* _Dataset records_:
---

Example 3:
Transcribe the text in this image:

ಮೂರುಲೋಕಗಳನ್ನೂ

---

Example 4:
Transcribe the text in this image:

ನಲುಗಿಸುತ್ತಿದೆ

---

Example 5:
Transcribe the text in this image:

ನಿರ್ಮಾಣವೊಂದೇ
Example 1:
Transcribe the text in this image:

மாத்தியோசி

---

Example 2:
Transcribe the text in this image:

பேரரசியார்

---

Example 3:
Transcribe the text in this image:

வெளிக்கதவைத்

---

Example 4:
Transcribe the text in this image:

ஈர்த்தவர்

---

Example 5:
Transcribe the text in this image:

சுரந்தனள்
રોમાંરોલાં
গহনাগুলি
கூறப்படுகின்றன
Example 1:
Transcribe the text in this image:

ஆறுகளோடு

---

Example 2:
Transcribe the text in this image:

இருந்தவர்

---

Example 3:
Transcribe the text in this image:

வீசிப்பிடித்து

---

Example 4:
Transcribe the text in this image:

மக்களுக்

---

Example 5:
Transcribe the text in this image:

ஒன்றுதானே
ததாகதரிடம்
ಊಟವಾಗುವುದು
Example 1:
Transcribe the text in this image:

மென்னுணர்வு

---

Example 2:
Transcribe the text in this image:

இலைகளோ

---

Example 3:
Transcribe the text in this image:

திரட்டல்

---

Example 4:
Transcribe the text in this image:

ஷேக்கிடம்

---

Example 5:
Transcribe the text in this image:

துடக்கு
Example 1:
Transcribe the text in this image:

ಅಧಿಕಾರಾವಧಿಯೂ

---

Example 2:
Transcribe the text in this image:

* _Exercise prompt_: Send back all the records above word for word.

* _Exercise result_:
---

Example 3:
Transcribe the text in this image:

ಮೂರುಲೋಕಗಳನ್ನೂ

---

Example 4:
Transcribe the text in this image:

ನಲುಗಿಸುತ್ತಿದೆ

---

Example 5:
Transcribe the text in this image:

ನಿರ್ಮಾಣವೊಂದೇ
Example 1:
Transcribe the text in this image:

மாத்தியோசி

---

Example 2:
Transcribe the text in this image:

பேரரசியார்

---

Example 3:
Transcribe the text in this image:

வெளிக்கதவைத்

---

Example 4:
Transcribe the text in this image:

ஈர்த்தவர்

---

Example 5:
Transcribe the text in this image:

சுரந்தனள்
રોમાંરોલાં
গহনাগুলি
கூறப்படுகின்றன
Example 1:
Transcribe the text in this image:

ஆறுகளோடு

---

Example 2:
Transcribe the text in this image:

இருந்தவர்

---

Example 3:
Transcribe the text in this image:

வீசிப்பிடித்து

---

Example 4:
Transcribe the text in this image:

மக்களுக்

---

Example 5:
Transcribe the text in this image:

ஒன்றுதானே
ததாகதரிடம்
ಊಟವಾಗುವುದು
Example 1:
Transcribe the text in this image:

மென்னுணர்வு

---

Example 2:
Transcribe the text in this image:

இலைகளோ

---

Example 3:
Transcribe the text in this image:

திரட்டல்

---

Example 4:
Transcribe the text in this image:

ஷேக்கிடம்

---

Example 5:
Transcribe the text in this image:

துடக்கு
Example 1:
Transcribe the text in this image:

ಅಧಿಕಾರಾವಧಿಯೂ

---

Example 2:
Transcribe the text in this image:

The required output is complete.